«18% des Bretons pour l'indépendance!»: le mensuel Bretons magazine retiré des kiosques

La une du magazine retiré

Le numéro de février 2013 du magazine Bretons a été retiré de la vente, notait samedi dernier le site 7Seizh. Le mensuel sera de retour en kiosque vendredi. Avec une une différente.

En effet, dans sa première version, Bretons Magazine titrait sur le résultat d'un sondage commandé par le mensuel à l'Ifop:

«18% des Bretons pour l'indépendance!»

L'édition modifiée annonce:

«69% des Bretons ignorent leur histoire.»

Selon Didier Le Corre, rédacteur en chef du magazine, le rappel des exemplaires de février est dû à un problème technique. «Les premiers exemplaires sortis n’avaient pas de souci.
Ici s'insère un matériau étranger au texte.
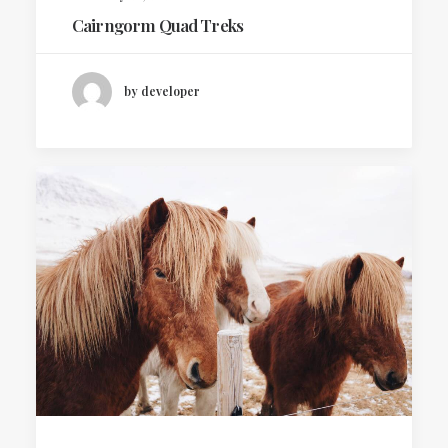
Cairngorm Quad Treks
by developer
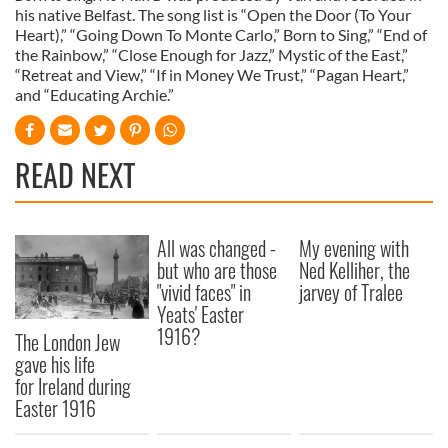
his native Belfast. The song list is “Open the Door (To Your
Heart),” “Going Down To Monte Carlo,” Born to Sing,” “End of
the Rainbow,” “Close Enough for Jazz,” Mystic of the East,”
“Retreat and View,” “If in Money We Trust,” “Pagan Heart,”
and “Educating Archie.”
READ NEXT
All was changed -
My evening with
but who are those
Ned Kelliher, the
"vivid faces" in
jarvey of Tralee
Yeats' Easter
1916?
The London Jew
gave his life
for Ireland during
Easter 1916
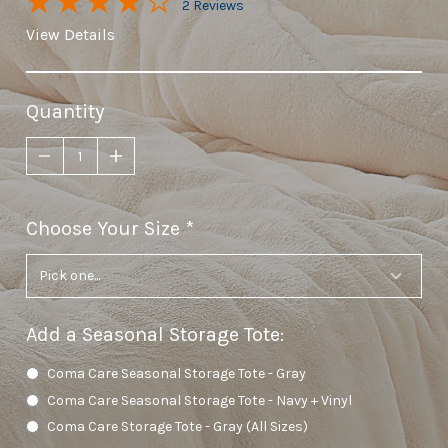
2 Reviews
View Details
Quantity
Choose Your Size
required
Add a Seasonal Storage Tote
:
Coma Care Seasonal Storage Tote - Gray
Coma Care Seasonal Storage Tote - Navy + Vinyl
Coma Care Storage Tote - Gray (All Sizes)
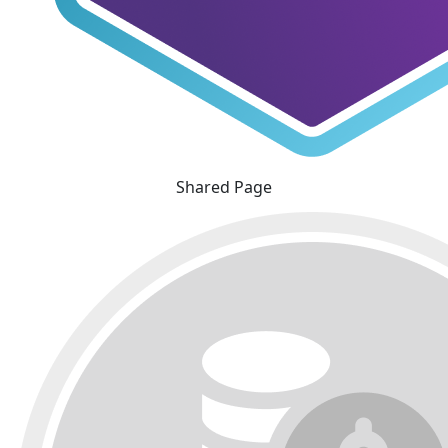
Shared Page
Mais sur les suivants, certains cahiers étaient à l’envers. On a donc décidé de les réimprimer, affirme-t-il au Mensuel de Rennes. Le premier titre était trop restrictif. Il excluait des acheteurs potentiels. On a donc décidé de s’ouvrir un peu plus car nos ventes restent dépendantes de notre une.»

La CFDT a publié ce mardi après-midi un tract, repris par Le Mensuel de Rennes, qui dénonce «un acte de censure inadmissible de la part du patron d’un journal qui ne cesse de plaider pour la liberté d’informer». Elle accuse François-Régis Hutin, PDG du groupe Ouest-France, d'avoir personnellement demandé le retrait des ventes du magazine, en raison de ses opinions personnelles:

«On peut penser ce que l’on veut du sujet, le résultat d’un sondage, réalisé dans les règles de l’art, est une information. Et c’est à ce titre que la rédaction de Bretons a décidé d’en faire sa une, laissant à ses lecteurs le soin de se faire une opinion sur la question. En réalité, il se confirme que cette une, où figure le logo d’Ouest-France, en tant que distributeur, aurait fortement déplu à François Régis Hutin. Celui-ci aurait ordonné son retrait.»

Créé en 2005 par Didier Le Corre, Bretons Magazine est un magazine de société et de culture «qui fait du reuz», du bruit en breton. En avril 2008, le mensuel s'était fait connaître en publiant une interview de Jean-Marie Le Pen, lors président du Front national. Celui-ci y qualifiait les chambres à gaz utilisées lors de la Seconde Guerre mondiale de «détails» de l'Histoire.